• [REQUEST]:
Give the lines again exactly as they appear, from the first line of the listing through the line containing "<source format=sv>", and omit every picture.

• [PROVIDED MATERIAL]:
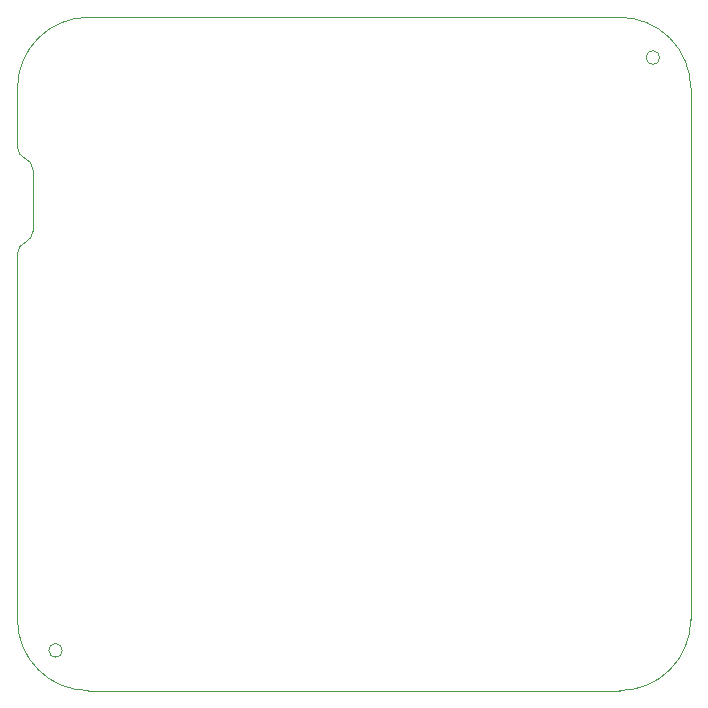
<source format=gm1>
G04 #@! TF.GenerationSoftware,KiCad,Pcbnew,(6.0.1)*
G04 #@! TF.CreationDate,2022-07-12T15:15:51+02:00*
G04 #@! TF.ProjectId,flightController,666c6967-6874-4436-9f6e-74726f6c6c65,1.0*
G04 #@! TF.SameCoordinates,Original*
G04 #@! TF.FileFunction,Profile,NP*
%FSLAX46Y46*%
G04 Gerber Fmt 4.6, Leading zero omitted, Abs format (unit mm)*
G04 Created by KiCad (PCBNEW (6.0.1)) date 2022-07-12 15:15:51*
%MOMM*%
%LPD*%
G01*
G04 APERTURE LIST*
G04 #@! TA.AperFunction,Profile*
%ADD10C,0.100000*%
G04 #@! TD*
G04 APERTURE END LIST*
D10*
X76000000Y-134020000D02*
X121000000Y-134020000D01*
X70000000Y-83020000D02*
X70000000Y-88020000D01*
X70706138Y-96033812D02*
G75*
G03*
X70000000Y-97020000I407429J-1037632D01*
G01*
X127000000Y-83020000D02*
G75*
G03*
X121000000Y-77020000I-5999999J1D01*
G01*
X127000000Y-128020000D02*
X127000000Y-83020000D01*
X71300000Y-89920000D02*
G75*
G03*
X70650000Y-88970001I-993521J17590D01*
G01*
X124376000Y-80424000D02*
G75*
G03*
X124376000Y-80424000I-576000J0D01*
G01*
X70000000Y-97020000D02*
X70000000Y-128020000D01*
X76000000Y-77020000D02*
G75*
G03*
X70000000Y-83020000I-1J-5999999D01*
G01*
X121000000Y-77020000D02*
X76000000Y-77020000D01*
X70000000Y-128020000D02*
G75*
G03*
X76000000Y-134020000I5999999J-1D01*
G01*
X121000000Y-134020000D02*
G75*
G03*
X127000000Y-128020000I1J5999999D01*
G01*
X70706138Y-96033812D02*
G75*
G03*
X71300000Y-95120000I-406138J913812D01*
G01*
X73800000Y-130620000D02*
G75*
G03*
X73800000Y-130620000I-576000J0D01*
G01*
X70000000Y-88020000D02*
G75*
G03*
X70650000Y-88969999I993517J-17592D01*
G01*
X71300000Y-95120000D02*
X71300000Y-89920000D01*
M02*

</source>
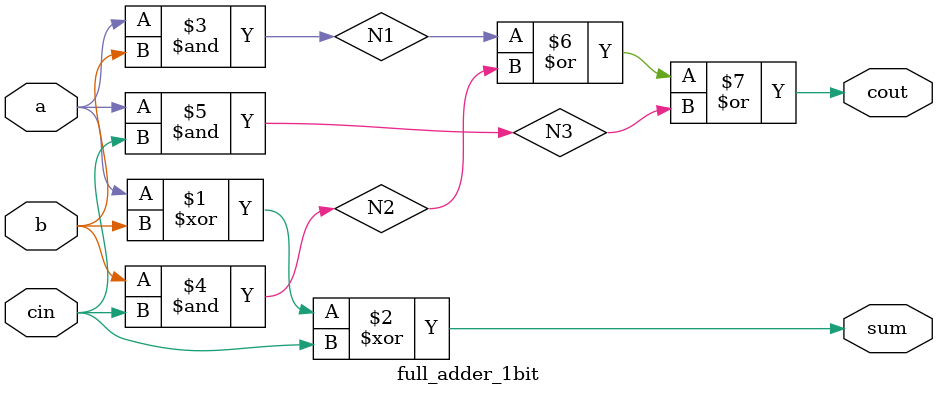
<source format=v>
module full_adder_1bit(input a, input b, input cin, output sum, output cout);
  
  wire N1,N2,N3;

  // sum = a^b^cin
  xor (sum, a, b, cin);

  // cout = a&b | b&cin | cin&a
  and (N1, a, b),
      (N2, b, cin),
      (N3, a, cin);

  or (cout, N1,N2, N3);
endmodule


</source>
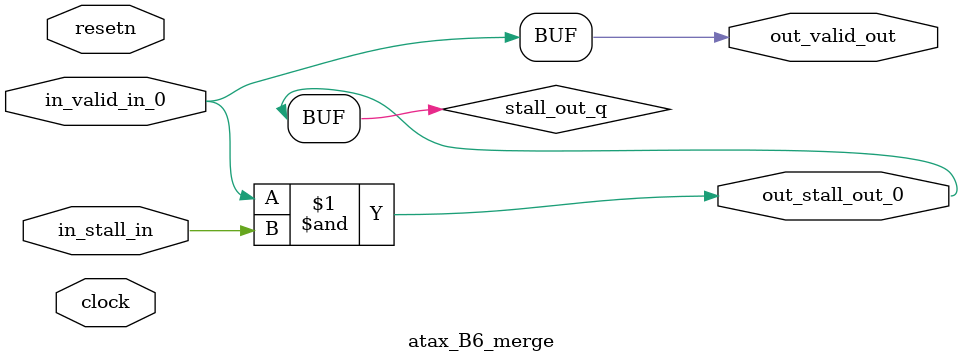
<source format=sv>



(* altera_attribute = "-name AUTO_SHIFT_REGISTER_RECOGNITION OFF; -name MESSAGE_DISABLE 10036; -name MESSAGE_DISABLE 10037; -name MESSAGE_DISABLE 14130; -name MESSAGE_DISABLE 14320; -name MESSAGE_DISABLE 15400; -name MESSAGE_DISABLE 14130; -name MESSAGE_DISABLE 10036; -name MESSAGE_DISABLE 12020; -name MESSAGE_DISABLE 12030; -name MESSAGE_DISABLE 12010; -name MESSAGE_DISABLE 12110; -name MESSAGE_DISABLE 14320; -name MESSAGE_DISABLE 13410; -name MESSAGE_DISABLE 113007; -name MESSAGE_DISABLE 10958" *)
module atax_B6_merge (
    input wire [0:0] in_stall_in,
    input wire [0:0] in_valid_in_0,
    output wire [0:0] out_stall_out_0,
    output wire [0:0] out_valid_out,
    input wire clock,
    input wire resetn
    );

    wire [0:0] stall_out_q;


    // stall_out(LOGICAL,6)
    assign stall_out_q = in_valid_in_0 & in_stall_in;

    // out_stall_out_0(GPOUT,4)
    assign out_stall_out_0 = stall_out_q;

    // out_valid_out(GPOUT,5)
    assign out_valid_out = in_valid_in_0;

endmodule

</source>
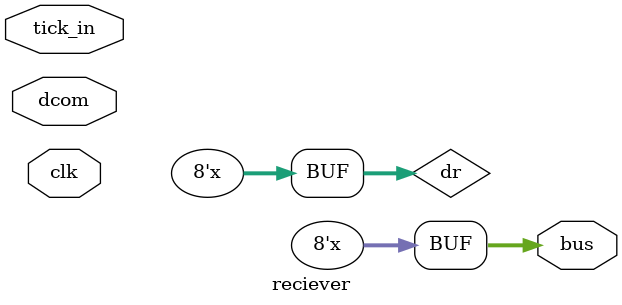
<source format=v>
`timescale 1ps/1ps

module reciever (
    input dcom,
    input clk,
    input tick_in,
    output reg [7:0] bus
);

reg [7:0]  dr;
reg ander;
reg tickstart;
wire tick;
reg trigger;
reg [4:0] counter;
wire sig;
reg [4:0] bitno;
reg init;
reg read;

initial begin
    ander <= 1;
    init <= 0;
    counter <= 0;
    bitno <= 0;
    tickstart <= 0;
    read <= 1;
    trigger <= 1;
    dr<= 0;
end

assign sig = dcom & ander;
assign tick = tick_in & tickstart;

always @ (negedge sig) begin
    ander <= 0;
    tickstart <= 1;
    read <= 1;
    //trigger <= ~trigger;
end

always @ (posedge tick) begin
    if(counter == 8) begin
        trigger <= ~trigger;
    end
    else begin
        counter <= counter +1;
    end
end

always @ (trigger) begin
    if(init == 0)  init <= 1;

    else begin

        // if(bitno == 0) begin
        //     bitno <= bitno +1;
        // end
        // else begin
        if(bitno != 8) begin
            dr <= ((dr)|(dcom<<(bitno)));
            bitno <= bitno +1;
        end

        counter <= 0;
        if(bitno == 8) begin
            bitno <= 0;
            read <= 0;
            ander <= 1;
        end
    end
end
always @ (clk) begin
    if(read == 0) begin
        bus <= dr;
        read <= 1;
        dr<= 0;
        tickstart<=0;
    end
end
endmodule
</source>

• [WRITTEN ANSWER]:
<source format=gm1>
G04 #@! TF.GenerationSoftware,KiCad,Pcbnew,(6.0.1)*
G04 #@! TF.CreationDate,2022-07-12T15:15:51+02:00*
G04 #@! TF.ProjectId,flightController,666c6967-6874-4436-9f6e-74726f6c6c65,1.0*
G04 #@! TF.SameCoordinates,Original*
G04 #@! TF.FileFunction,Profile,NP*
%FSLAX46Y46*%
G04 Gerber Fmt 4.6, Leading zero omitted, Abs format (unit mm)*
G04 Created by KiCad (PCBNEW (6.0.1)) date 2022-07-12 15:15:51*
%MOMM*%
%LPD*%
G01*
G04 APERTURE LIST*
G04 #@! TA.AperFunction,Profile*
%ADD10C,0.100000*%
G04 #@! TD*
G04 APERTURE END LIST*
D10*
X76000000Y-134020000D02*
X121000000Y-134020000D01*
X70000000Y-83020000D02*
X70000000Y-88020000D01*
X70706138Y-96033812D02*
G75*
G03*
X70000000Y-97020000I407429J-1037632D01*
G01*
X127000000Y-83020000D02*
G75*
G03*
X121000000Y-77020000I-5999999J1D01*
G01*
X127000000Y-128020000D02*
X127000000Y-83020000D01*
X71300000Y-89920000D02*
G75*
G03*
X70650000Y-88970001I-993521J17590D01*
G01*
X124376000Y-80424000D02*
G75*
G03*
X124376000Y-80424000I-576000J0D01*
G01*
X70000000Y-97020000D02*
X70000000Y-128020000D01*
X76000000Y-77020000D02*
G75*
G03*
X70000000Y-83020000I-1J-5999999D01*
G01*
X121000000Y-77020000D02*
X76000000Y-77020000D01*
X70000000Y-128020000D02*
G75*
G03*
X76000000Y-134020000I5999999J-1D01*
G01*
X121000000Y-134020000D02*
G75*
G03*
X127000000Y-128020000I1J5999999D01*
G01*
X70706138Y-96033812D02*
G75*
G03*
X71300000Y-95120000I-406138J913812D01*
G01*
X73800000Y-130620000D02*
G75*
G03*
X73800000Y-130620000I-576000J0D01*
G01*
X70000000Y-88020000D02*
G75*
G03*
X70650000Y-88969999I993517J-17592D01*
G01*
X71300000Y-95120000D02*
X71300000Y-89920000D01*
M02*

</source>
<source format=v>
module full_adder_1bit(input a, input b, input cin, output sum, output cout);
  
  wire N1,N2,N3;

  // sum = a^b^cin
  xor (sum, a, b, cin);

  // cout = a&b | b&cin | cin&a
  and (N1, a, b),
      (N2, b, cin),
      (N3, a, cin);

  or (cout, N1,N2, N3);
endmodule


</source>
<source format=sv>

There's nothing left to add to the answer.